Diagnosing Atypical Celiac Disease
Diagnosing atypical celiac disease can be more intricate than diagnosing the classic form, due to its varied and subtle symptoms. Diagnosis typically begins with blood tests to detect specific antibodies produced in response to gluten. The primary screening test is for tissue transglutaminase IgA (tTG-IgA) antibodies. For accurate results, individuals must continue consuming gluten before these tests, as a gluten-free diet can lead to false negative results.

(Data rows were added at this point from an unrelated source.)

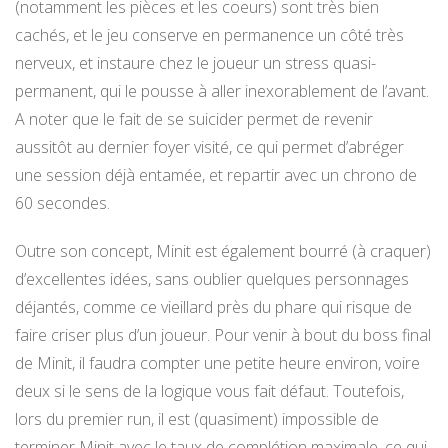
(notamment les pièces et les coeurs) sont très bien
cachés, et le jeu conserve en permanence un côté très
nerveux, et instaure chez le joueur un stress quasi-
permanent, qui le pousse à aller inexorablement de l’avant.
A noter que le fait de se suicider permet de revenir
aussitôt au dernier foyer visité, ce qui permet d’abréger
une session déjà entamée, et repartir avec un chrono de
60 secondes.
Outre son concept, Minit est également bourré (à craquer)
d’excellentes idées, sans oublier quelques personnages
déjantés, comme ce vieillard près du phare qui risque de
faire criser plus d’un joueur. Pour venir à bout du boss final
de Minit, il faudra compter une petite heure environ, voire
deux si le sens de la logique vous fait défaut. Toutefois,
lors du premier run, il est (quasiment) impossible de
terminer Minit avec le taux de complétion maximale, ce qui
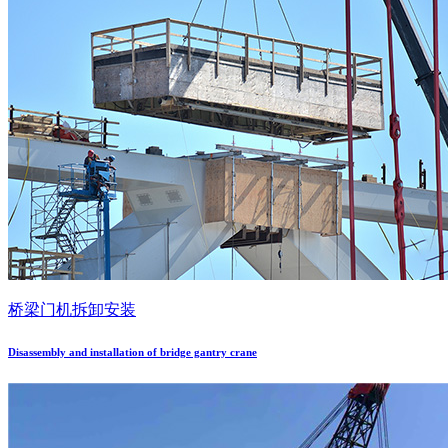
桥梁门机拆卸安装
Disassembly and installation of bridge gantry crane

If blood tests suggest the presence of celiac disease, an endoscopy with a small intestinal biopsy is considered the gold standard for confirmation. During this procedure, a thin, flexible tube with a camera examines the small intestine and collects tissue samples. These samples are then examined under a microscope for characteristic damage to the villi, the small, finger-like projections responsible for nutrient absorption. The pathologist will assess for villous atrophy.
Genetic testing for HLA-DQ2 and HLA-DQ8 genes can also be performed. While their presence is necessary for developing celiac disease, these genes are common in the general population and do not confirm a diagnosis. However, the absence of both HLA-DQ2 and HLA-DQ8 can effectively rule out celiac disease with high certainty. Challenges in diagnosis include the possibility of negative serology despite the condition, or ambiguous biopsy results.
Living with Atypical Celiac Disease
Once atypical celiac disease is diagnosed, the only effective treatment is a lifelong gluten-free diet. This involves completely avoiding all foods containing wheat, barley, and rye, including common items like bread, pasta, and many processed foods. Even small amounts of gluten, such as a single spoonful of pasta, can trigger an immune response and cause intestinal damage, even if overt symptoms are not felt.
Awareness of cross-contamination is important, as gluten-free foods can become contaminated if they come into contact with gluten-containing ingredients or surfaces. This can happen in shared kitchens, with shared utensils, or even in manufacturing processes. Patients are advised to use separate preparation areas, cutting boards, and toasters to prevent accidental gluten exposure.
With consistent adherence to the gluten-free diet, most individuals experience significant improvement in their symptoms and healing of the small intestine. For children, intestinal healing typically occurs within 3 to 6 months, while adults may require several years for complete recovery. Regular follow-up with a healthcare provider and a registered dietitian specializing in celiac disease is highly recommended to ensure proper dietary adherence, address any nutritional deficiencies, and monitor for potential long-term complications.